Ranjith's girlfriend Mohana trains Sundaram to be like Ranjith and he acts like him. Sundaram finally learns every mannerism of Ranjith and at an instance he behaves like Ranjith to Ranjith. He acts as Ranjith in the city and real Ranjith continues his underground work. Inspector Mohan cannot come to a conclusion. Leela moves intimately with Sundaram thinking of him as Ranjith, but Sundaram falls in love with her. In the village, due to heavy floods, Sita loses everything and comes in search of her brother to Madras with her dog Mothy. Mohana meets Sita and helps her to reach the place. In one situation, Mohan saves her from them and takes her to his home. Mohana, who follows Sita to Mohan's house, informs Ranjith about her. Ranjith, posing like her brother, goes to Mohan's home and takes her with him.

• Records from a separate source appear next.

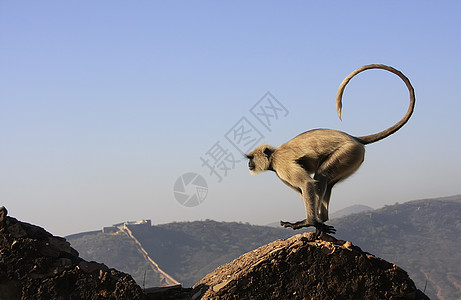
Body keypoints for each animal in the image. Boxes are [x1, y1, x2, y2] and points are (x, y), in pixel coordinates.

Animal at [246, 64, 416, 236]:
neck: (273, 156)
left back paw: (316, 221)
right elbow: (303, 189)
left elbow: (307, 184)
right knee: (327, 182)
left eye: (251, 158)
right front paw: (315, 223)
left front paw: (310, 222)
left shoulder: (282, 164)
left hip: (348, 152)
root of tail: (354, 138)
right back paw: (322, 221)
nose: (249, 165)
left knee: (321, 176)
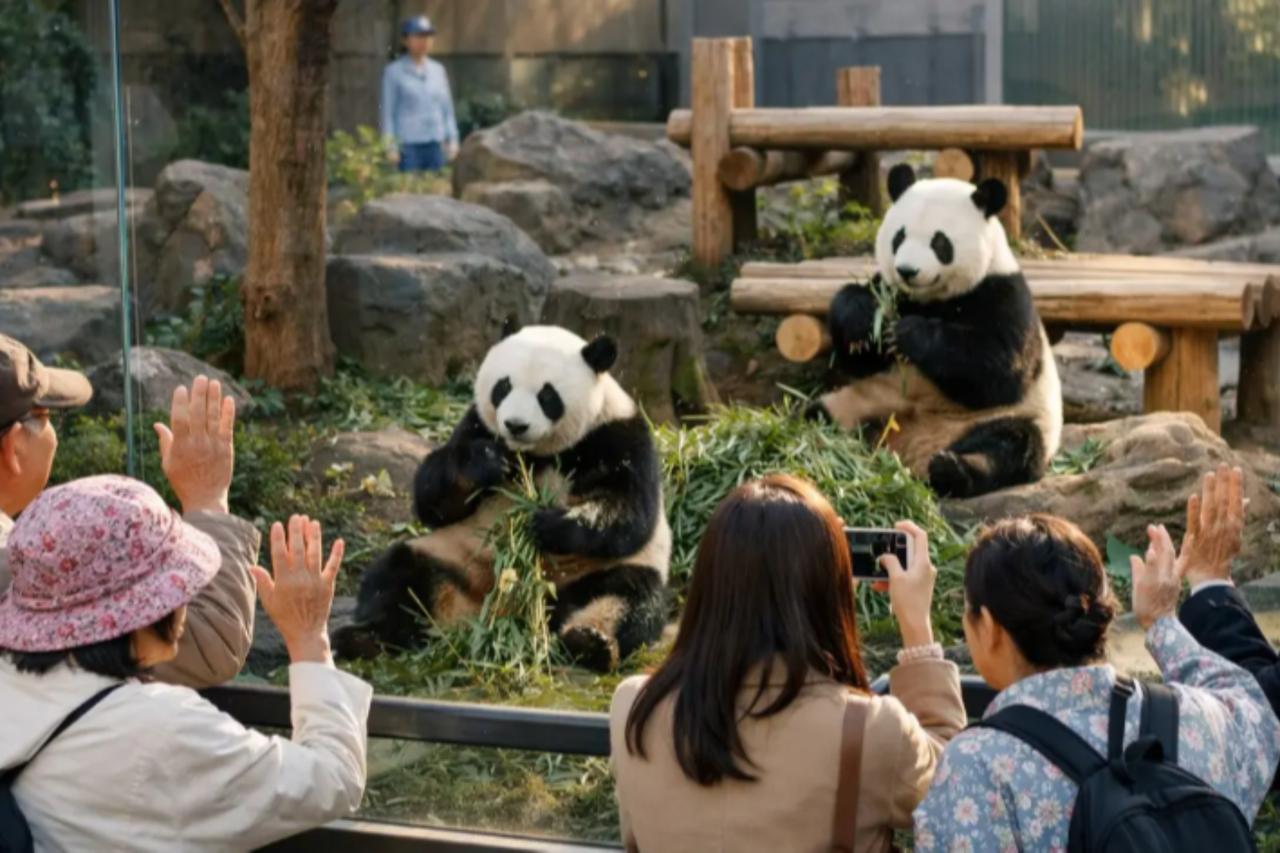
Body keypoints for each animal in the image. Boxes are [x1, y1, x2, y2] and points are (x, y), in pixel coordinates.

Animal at [333, 323, 671, 672]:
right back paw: (365, 638)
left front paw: (547, 524)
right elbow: (434, 498)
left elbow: (629, 513)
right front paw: (487, 461)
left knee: (628, 598)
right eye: (503, 386)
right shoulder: (475, 425)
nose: (515, 425)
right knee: (400, 577)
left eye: (547, 395)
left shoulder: (615, 435)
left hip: (592, 573)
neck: (536, 453)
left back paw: (591, 642)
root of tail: (501, 615)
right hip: (457, 555)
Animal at [810, 164, 1062, 499]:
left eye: (939, 242)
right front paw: (864, 319)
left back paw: (953, 469)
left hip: (1006, 417)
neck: (932, 300)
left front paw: (910, 333)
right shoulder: (891, 290)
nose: (907, 270)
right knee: (820, 413)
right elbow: (858, 354)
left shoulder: (1003, 295)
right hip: (863, 402)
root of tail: (913, 453)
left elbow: (1001, 368)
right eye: (899, 236)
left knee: (1011, 444)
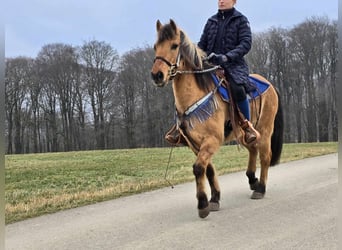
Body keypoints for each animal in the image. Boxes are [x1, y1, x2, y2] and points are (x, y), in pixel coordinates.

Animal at [150, 20, 284, 219]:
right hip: (244, 134)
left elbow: (199, 168)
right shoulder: (195, 144)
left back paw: (260, 188)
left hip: (265, 130)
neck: (197, 95)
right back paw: (252, 179)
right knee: (253, 149)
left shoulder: (212, 140)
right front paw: (214, 198)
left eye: (174, 46)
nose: (157, 75)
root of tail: (270, 85)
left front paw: (203, 204)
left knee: (265, 156)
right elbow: (209, 169)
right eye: (155, 47)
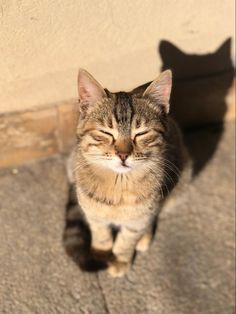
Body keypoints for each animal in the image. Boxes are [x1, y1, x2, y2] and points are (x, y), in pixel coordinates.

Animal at [64, 69, 190, 278]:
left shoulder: (138, 219)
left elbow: (126, 240)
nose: (123, 154)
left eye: (141, 133)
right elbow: (101, 236)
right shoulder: (93, 215)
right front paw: (101, 254)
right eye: (106, 133)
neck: (119, 184)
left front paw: (121, 260)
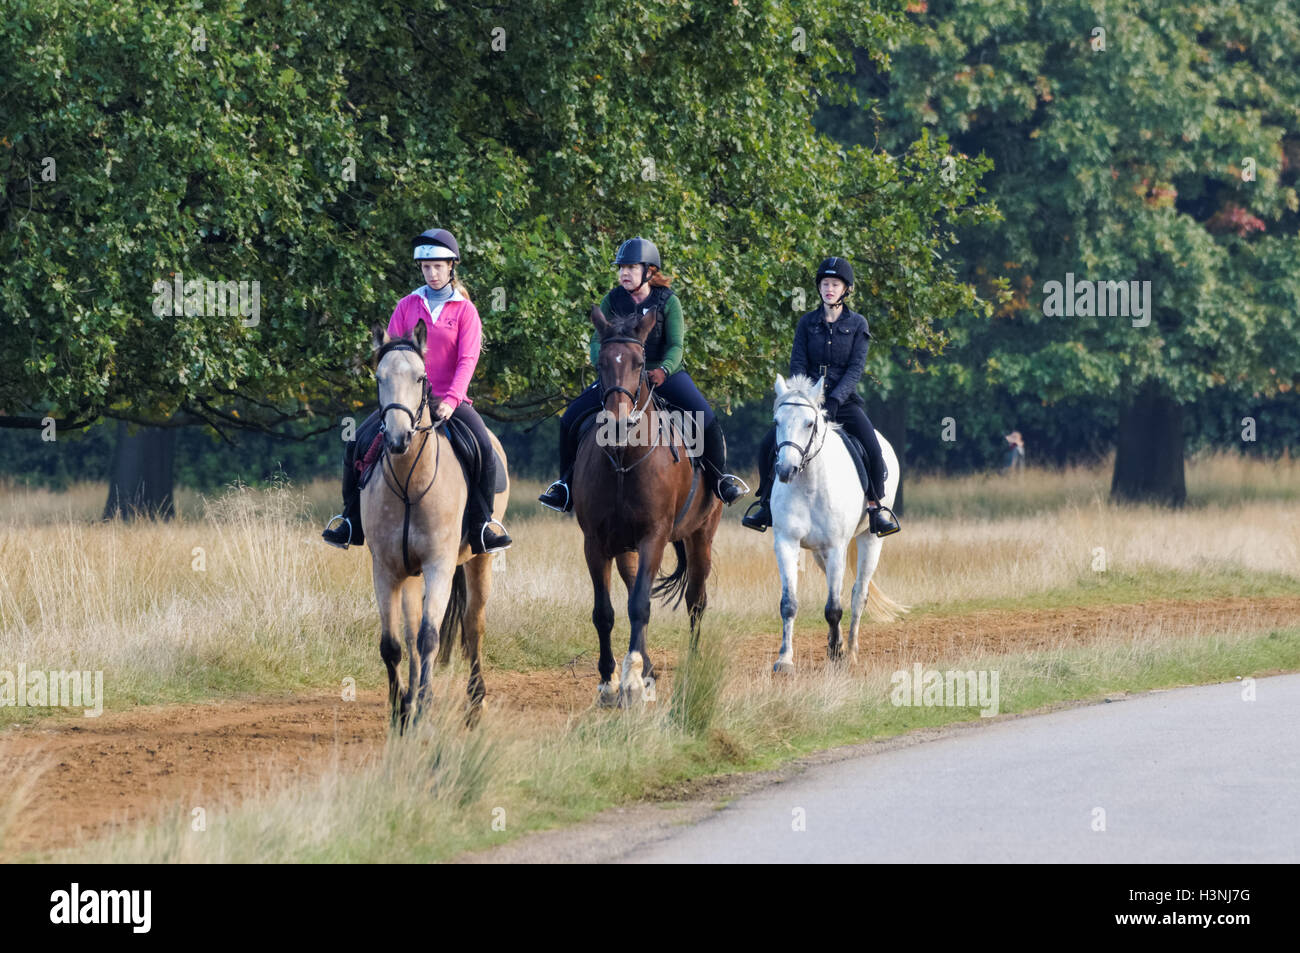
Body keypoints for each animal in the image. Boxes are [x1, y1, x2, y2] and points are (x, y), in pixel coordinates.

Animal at [362, 319, 510, 727]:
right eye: (379, 377)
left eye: (420, 377)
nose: (398, 438)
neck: (409, 483)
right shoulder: (386, 569)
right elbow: (393, 644)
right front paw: (401, 712)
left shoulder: (439, 565)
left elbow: (430, 637)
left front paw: (424, 705)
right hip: (410, 574)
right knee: (412, 633)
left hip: (479, 560)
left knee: (473, 627)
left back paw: (475, 704)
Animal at [574, 305, 722, 708]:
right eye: (601, 362)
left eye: (640, 362)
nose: (618, 422)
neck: (624, 461)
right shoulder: (595, 543)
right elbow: (605, 612)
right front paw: (608, 681)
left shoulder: (654, 537)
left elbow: (641, 605)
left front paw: (632, 683)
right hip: (624, 547)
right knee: (630, 589)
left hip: (700, 537)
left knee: (695, 599)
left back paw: (692, 660)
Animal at [768, 374, 907, 672]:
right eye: (776, 422)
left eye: (810, 423)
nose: (785, 470)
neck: (810, 484)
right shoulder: (786, 543)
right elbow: (789, 603)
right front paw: (784, 659)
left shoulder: (836, 547)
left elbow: (833, 608)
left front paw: (835, 654)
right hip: (819, 553)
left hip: (869, 540)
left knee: (858, 595)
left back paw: (851, 650)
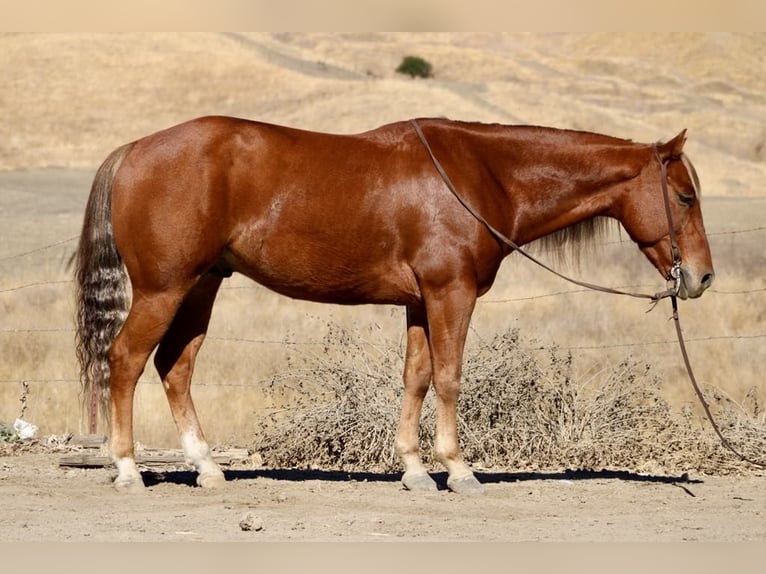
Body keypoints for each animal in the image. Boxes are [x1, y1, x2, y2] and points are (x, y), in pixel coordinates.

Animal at [74, 116, 714, 494]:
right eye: (684, 196)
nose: (701, 277)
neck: (484, 175)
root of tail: (134, 149)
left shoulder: (420, 303)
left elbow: (416, 378)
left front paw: (413, 469)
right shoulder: (450, 293)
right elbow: (451, 377)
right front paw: (458, 469)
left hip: (201, 285)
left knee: (174, 366)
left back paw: (207, 469)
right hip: (164, 289)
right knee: (127, 360)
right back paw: (127, 469)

Sundaram finds Ranjith is actually a thief and plans a grand diamond loot. Sundaram resists the plan, but Ranjith blackmails him with his sister. Unwillingly, he accepts the plan. Ranjith steals a huge amount of diamonds, but Sundaram replaces him by attacking him and leaves the place. One of the stolen diamond pieces has a transmitter and police follow the jewels with the help of it. Sita is confused as to who is her brother among them. After several fights, both Sundaram and Ranjith are arrested. Both of them claim to be Sundaram and confuse everyone. Many tests to find who is real Ranjith fail. Confused by this, the court is helpless to find out who is the real Ranjith. Suddenly a body of a dead woman enters the court. Ranjith finds that the woman is his mother (Gandhimathi). Unable to resist his feelings he screams at his mother and cries on her body. Court finally concludes who is Ranjith. But Ranjith's mother is not dead, but pretended to be, to find out who is her son. Ranjith is arrested and sent to prison. He apologizes to Sundaram and promises Mohana that he will marry her after he got out from prison. Sita finally marries Inspector Mohan.

== Soundtrack ==
The music was composed by M. S. Viswanathan. The songs "Poomazhai Thoovi", "Kannai Nambathey" and "Oruvar Meethu" became chartbusters. The song "Kannai Nambathey" was remixed by G. V. Prakash Kumar in Enakku Innoru Per Irukku (2016).

Track listing
| No. | Title | Lyrics | Singer(s) | Length |
|---|---|---|---|---|
| 1. | "Poomazhai Thoovi Vasanthangal" (short version) | Pulamaipithan | T. M. Soundararajan | 2:19 |
| 2. | "Kannai Nambaathey" | A. Maruthakasi | T. M. Soundararajan | 4:33 |
| 3. | "Kollaiyittavan Neethaan" | Pulamaipithan | P. Susheela & Vani Jairam | 5:11 |
| 4. | "Poomazhai Thoovi Vasanthangal" (long version) | Pulamaipithan | T. M. Soundararajan | 4:29 |
| 5. | "Oruvar Meethu" | Vaali | T. M. Soundararajan & P. Susheela | 5:17 |
| 6. | "Thaane Thaane Thanthaanath thaanaa" | Kannadasan | T. M. Soundararajan | 3:28 |
| 7. | "Poomazhai Thoovi Vasanthangal" (short version) | Pulamaipithan | T. M. Soundararajan | 0:41 |
| 8. | "Nee Thottu Pesinaal" (not in the film, not held) | Avinashi Mani | P. Susheela | 3:12 |
| Total length: |  |  |  | 29:10 |

== Reception ==
Kanthan of Kalki praised Sharada's performance citing her acting stays in our mind till the end while also praising the dual roles of Ramachandran and his stunt scenes and also praised the film's cinematography. He concluded the review saying it is like a bittersweet mix when you think that this film, which speaks of Vaathiyar's (Ramachandran's nickname) greatness, turned out to be a Tamil adaptation of the Hindi film Sacha Jhutha, couldn't they get a similar plot in Tamil ?.